_Exercise aim_
Transcribe, word for word, every record in the data below.

_Record excerpts_
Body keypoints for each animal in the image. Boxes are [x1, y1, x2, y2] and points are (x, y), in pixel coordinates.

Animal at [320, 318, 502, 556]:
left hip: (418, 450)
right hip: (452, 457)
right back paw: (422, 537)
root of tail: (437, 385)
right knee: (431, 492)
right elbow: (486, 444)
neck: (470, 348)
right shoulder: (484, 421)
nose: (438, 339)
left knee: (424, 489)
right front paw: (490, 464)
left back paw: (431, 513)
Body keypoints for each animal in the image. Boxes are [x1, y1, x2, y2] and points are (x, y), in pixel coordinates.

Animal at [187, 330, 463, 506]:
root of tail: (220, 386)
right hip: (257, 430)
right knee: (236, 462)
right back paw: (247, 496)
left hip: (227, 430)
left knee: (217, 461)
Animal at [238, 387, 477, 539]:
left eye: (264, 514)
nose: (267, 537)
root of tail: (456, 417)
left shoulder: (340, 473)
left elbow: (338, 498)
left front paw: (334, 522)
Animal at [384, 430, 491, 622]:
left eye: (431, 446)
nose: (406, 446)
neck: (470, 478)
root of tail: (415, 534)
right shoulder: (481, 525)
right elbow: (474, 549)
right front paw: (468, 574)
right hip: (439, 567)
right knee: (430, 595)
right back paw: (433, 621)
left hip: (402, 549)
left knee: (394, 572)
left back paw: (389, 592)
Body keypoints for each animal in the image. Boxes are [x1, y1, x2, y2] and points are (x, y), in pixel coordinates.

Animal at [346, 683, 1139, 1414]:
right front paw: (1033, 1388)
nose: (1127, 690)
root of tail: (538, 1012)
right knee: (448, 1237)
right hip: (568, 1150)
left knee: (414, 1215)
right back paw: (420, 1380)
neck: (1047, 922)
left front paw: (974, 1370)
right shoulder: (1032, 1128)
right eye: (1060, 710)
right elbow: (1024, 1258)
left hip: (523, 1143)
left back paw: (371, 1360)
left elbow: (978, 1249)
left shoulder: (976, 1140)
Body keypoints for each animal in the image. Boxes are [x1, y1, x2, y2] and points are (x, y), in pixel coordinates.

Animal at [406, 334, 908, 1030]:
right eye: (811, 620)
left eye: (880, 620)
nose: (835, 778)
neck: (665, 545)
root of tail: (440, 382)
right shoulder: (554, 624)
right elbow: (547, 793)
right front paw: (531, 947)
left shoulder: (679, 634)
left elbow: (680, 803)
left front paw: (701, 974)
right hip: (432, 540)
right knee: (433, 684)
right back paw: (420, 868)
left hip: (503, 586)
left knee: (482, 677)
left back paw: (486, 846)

_Answer to this problem_
Body keypoints for each animal in the image. Boxes are [x1, y1, x2, y2] and points are (x, y), in pixel coordinates.

Animal at [320, 318, 502, 556]:
left hip: (418, 450)
right hip: (452, 457)
right back paw: (422, 537)
root of tail: (437, 385)
right knee: (431, 492)
right elbow: (486, 444)
neck: (470, 348)
right shoulder: (484, 421)
nose: (438, 339)
left knee: (424, 489)
right front paw: (490, 464)
left back paw: (431, 513)
Body keypoints for each animal in the image. Boxes are [x1, y1, x2, y2] and points are (x, y), in pixel coordinates.

Animal at [187, 330, 463, 506]:
root of tail: (220, 386)
right hip: (257, 430)
right knee: (236, 462)
right back paw: (247, 496)
left hip: (227, 430)
left knee: (217, 461)
Animal at [238, 387, 477, 539]:
left eye: (264, 514)
nose: (267, 537)
root of tail: (456, 417)
left shoulder: (340, 473)
left elbow: (338, 498)
left front paw: (334, 522)
Animal at [384, 430, 491, 622]:
left eye: (431, 446)
nose: (406, 446)
neck: (470, 478)
root of tail: (415, 534)
right shoulder: (481, 525)
right elbow: (474, 549)
right front paw: (468, 574)
right hip: (439, 567)
right knee: (430, 595)
right back paw: (433, 621)
left hip: (402, 549)
left knee: (394, 572)
left back paw: (389, 592)
Body keypoints for each animal in the image. Boxes are [x1, y1, x2, y2] and points are (x, y), in pixel coordinates.

Animal at [346, 683, 1139, 1414]:
right front paw: (1033, 1388)
nose: (1127, 690)
root of tail: (538, 1012)
right knee: (448, 1237)
right hip: (568, 1150)
left knee: (414, 1215)
right back paw: (420, 1380)
neck: (1047, 922)
left front paw: (974, 1370)
right shoulder: (1032, 1128)
right eye: (1060, 710)
right elbow: (1024, 1258)
left hip: (523, 1143)
left back paw: (371, 1360)
left elbow: (978, 1249)
left shoulder: (976, 1140)
Body keypoints for each animal in the image. Boxes are [x1, y1, x2, y2] and points are (x, y), in pixel coordinates.

Animal at [406, 334, 908, 1030]:
right eye: (811, 620)
left eye: (880, 620)
nose: (835, 778)
neck: (665, 545)
root of tail: (440, 382)
right shoulder: (554, 624)
right elbow: (547, 793)
right front paw: (531, 947)
left shoulder: (679, 634)
left elbow: (680, 803)
left front paw: (701, 974)
right hip: (432, 540)
right knee: (433, 684)
right back paw: (420, 868)
left hip: (503, 586)
left knee: (482, 677)
left back paw: (486, 846)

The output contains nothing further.